Counterarguments from supporters also exist. Asset manager Janus Henderson characterizes this model as a "virtuous cycle," arguing that in an era of extreme compute scarcity, binding supply and demand sides through "equity + long-term procurement contracts" is a sound business arrangement. Morningstar's analysis points out that NVIDIA's arrangement to "commit to buying excess capacity" from CoreWeave actually makes NVIDIA itself bear CoreWeave's inventory risk, ironically acting as a constraint on the impulse to push short-term hardware sales.

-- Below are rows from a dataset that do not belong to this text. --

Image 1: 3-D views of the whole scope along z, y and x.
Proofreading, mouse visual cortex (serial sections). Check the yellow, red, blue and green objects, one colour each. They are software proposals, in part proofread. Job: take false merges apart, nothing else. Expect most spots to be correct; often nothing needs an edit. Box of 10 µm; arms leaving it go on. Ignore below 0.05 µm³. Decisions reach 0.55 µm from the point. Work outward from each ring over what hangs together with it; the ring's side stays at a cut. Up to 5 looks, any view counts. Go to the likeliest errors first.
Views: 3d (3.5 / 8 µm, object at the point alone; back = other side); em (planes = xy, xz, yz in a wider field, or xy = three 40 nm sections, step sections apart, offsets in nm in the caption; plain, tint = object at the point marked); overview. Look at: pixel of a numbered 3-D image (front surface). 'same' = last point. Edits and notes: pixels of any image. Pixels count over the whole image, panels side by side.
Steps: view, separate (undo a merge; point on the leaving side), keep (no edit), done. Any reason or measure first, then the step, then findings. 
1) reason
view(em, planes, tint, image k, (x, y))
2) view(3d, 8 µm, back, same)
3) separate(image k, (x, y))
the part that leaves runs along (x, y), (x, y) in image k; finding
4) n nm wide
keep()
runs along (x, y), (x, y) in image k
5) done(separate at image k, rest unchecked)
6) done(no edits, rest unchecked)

In this controversy, NVentures' position is quite nuanced. Its investment style – early-stage, small-ticket, primarily follow-on, and industry-diversified – presents a stark contrast to the "circular transaction" model of the Corporate Development team. Companies like Alice & Bob, Tensormesh, and OpenRouter, which NVentures invests in, are not large enough to constitute the "both customer and investment target" loop. Their investment behavior is closer to the financial investment logic of traditional corporate venture capital. However, from the perspective of NVIDIA's overall investment system, the unspoken but implicit question from Burry and EU regulators is whether NVentures, to some extent, acts as a "venture capital compliance cloak" in public disclosures, making it easier for outsiders to perceive NVIDIA's investment activities as normal VC behavior rather than systematic supplier financing.

NVIDIA's consistent official stance is that all investments are based on independent business judgment and are not tied to hardware sales. However, market observers increasingly cite a phrase: in an era of compute scarcity, whether one believes "the entanglement of equity and procurement contracts is a coincidence" is itself a matter of trust.